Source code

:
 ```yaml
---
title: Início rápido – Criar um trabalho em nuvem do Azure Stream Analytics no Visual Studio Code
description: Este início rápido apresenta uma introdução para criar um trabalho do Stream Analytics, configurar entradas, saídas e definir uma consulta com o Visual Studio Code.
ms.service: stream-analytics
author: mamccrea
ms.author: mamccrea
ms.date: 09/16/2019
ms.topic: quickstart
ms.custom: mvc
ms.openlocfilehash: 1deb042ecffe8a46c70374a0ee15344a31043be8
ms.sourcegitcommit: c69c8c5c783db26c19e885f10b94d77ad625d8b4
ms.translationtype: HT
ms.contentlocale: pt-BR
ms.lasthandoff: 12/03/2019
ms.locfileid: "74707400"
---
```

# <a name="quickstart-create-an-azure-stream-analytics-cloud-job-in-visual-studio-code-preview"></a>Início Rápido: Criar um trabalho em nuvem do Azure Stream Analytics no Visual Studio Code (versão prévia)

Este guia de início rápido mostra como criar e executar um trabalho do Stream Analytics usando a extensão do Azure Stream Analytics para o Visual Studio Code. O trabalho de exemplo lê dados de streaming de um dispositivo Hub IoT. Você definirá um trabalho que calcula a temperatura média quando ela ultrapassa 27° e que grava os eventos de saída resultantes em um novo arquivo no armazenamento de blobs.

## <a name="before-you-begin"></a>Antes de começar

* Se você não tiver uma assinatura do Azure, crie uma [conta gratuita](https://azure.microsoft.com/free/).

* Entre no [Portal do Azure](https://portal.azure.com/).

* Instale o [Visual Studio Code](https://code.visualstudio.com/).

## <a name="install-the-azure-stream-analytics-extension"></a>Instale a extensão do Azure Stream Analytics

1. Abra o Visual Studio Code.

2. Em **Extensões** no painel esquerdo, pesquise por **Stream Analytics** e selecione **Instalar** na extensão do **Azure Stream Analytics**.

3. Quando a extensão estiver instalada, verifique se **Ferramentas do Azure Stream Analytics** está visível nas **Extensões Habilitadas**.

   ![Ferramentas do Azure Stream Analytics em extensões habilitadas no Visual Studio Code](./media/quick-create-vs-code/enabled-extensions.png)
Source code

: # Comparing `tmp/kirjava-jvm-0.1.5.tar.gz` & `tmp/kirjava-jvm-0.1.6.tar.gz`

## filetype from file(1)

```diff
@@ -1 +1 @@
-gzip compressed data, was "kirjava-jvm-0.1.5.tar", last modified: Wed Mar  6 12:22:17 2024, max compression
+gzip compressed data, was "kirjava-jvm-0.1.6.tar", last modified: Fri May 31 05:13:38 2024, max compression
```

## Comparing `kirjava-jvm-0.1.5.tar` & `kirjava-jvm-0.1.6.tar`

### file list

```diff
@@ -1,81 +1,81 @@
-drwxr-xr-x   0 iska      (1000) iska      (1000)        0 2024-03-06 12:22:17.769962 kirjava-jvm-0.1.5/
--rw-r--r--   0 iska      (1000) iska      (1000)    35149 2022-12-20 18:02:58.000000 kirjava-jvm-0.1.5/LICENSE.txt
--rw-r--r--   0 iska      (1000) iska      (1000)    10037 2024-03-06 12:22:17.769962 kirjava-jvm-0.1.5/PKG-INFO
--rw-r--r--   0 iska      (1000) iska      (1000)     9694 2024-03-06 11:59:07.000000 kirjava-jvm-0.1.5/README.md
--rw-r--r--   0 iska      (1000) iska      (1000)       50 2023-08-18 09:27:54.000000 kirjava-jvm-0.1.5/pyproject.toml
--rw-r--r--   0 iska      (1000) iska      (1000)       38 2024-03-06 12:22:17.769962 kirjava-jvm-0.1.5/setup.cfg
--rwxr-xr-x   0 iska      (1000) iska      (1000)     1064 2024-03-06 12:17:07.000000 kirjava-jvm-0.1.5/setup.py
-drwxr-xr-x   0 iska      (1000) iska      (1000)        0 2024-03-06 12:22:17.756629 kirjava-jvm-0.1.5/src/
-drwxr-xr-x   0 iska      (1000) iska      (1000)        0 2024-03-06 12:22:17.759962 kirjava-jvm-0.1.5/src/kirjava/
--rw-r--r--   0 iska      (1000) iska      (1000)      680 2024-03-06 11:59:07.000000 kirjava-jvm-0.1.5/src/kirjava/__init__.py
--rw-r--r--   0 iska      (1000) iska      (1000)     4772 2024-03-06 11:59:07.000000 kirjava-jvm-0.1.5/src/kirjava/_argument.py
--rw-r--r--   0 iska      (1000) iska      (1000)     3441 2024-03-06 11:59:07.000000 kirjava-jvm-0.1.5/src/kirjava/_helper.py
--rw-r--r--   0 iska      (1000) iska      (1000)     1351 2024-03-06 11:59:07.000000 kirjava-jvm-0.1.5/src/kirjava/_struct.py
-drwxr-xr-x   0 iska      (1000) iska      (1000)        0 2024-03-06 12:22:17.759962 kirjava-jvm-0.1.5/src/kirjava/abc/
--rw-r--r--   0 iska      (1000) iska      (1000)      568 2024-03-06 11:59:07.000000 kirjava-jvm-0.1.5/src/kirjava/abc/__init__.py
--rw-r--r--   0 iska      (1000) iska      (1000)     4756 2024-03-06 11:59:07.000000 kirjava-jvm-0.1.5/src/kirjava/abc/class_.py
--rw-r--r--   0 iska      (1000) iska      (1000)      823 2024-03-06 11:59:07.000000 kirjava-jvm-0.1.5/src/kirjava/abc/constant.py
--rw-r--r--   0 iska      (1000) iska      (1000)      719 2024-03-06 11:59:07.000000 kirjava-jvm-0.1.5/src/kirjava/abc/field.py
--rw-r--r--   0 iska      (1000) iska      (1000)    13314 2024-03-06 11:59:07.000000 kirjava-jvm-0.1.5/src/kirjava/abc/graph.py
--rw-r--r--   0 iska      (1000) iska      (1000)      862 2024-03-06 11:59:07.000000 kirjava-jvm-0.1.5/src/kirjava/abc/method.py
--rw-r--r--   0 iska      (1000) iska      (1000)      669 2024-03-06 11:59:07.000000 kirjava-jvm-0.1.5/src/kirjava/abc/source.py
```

==*==

• _Exercise_
Out of the preceding entries, pull every line containing the string "gzip".

• _Written response_
-gzip compressed data, was "kirjava-jvm-0.1.5.tar", last modified: Wed Mar  6 12:22:17 2024, max compression
+gzip compressed data, was "kirjava-jvm-0.1.6.tar", last modified: Fri May 31 05:13:38 2024, max compression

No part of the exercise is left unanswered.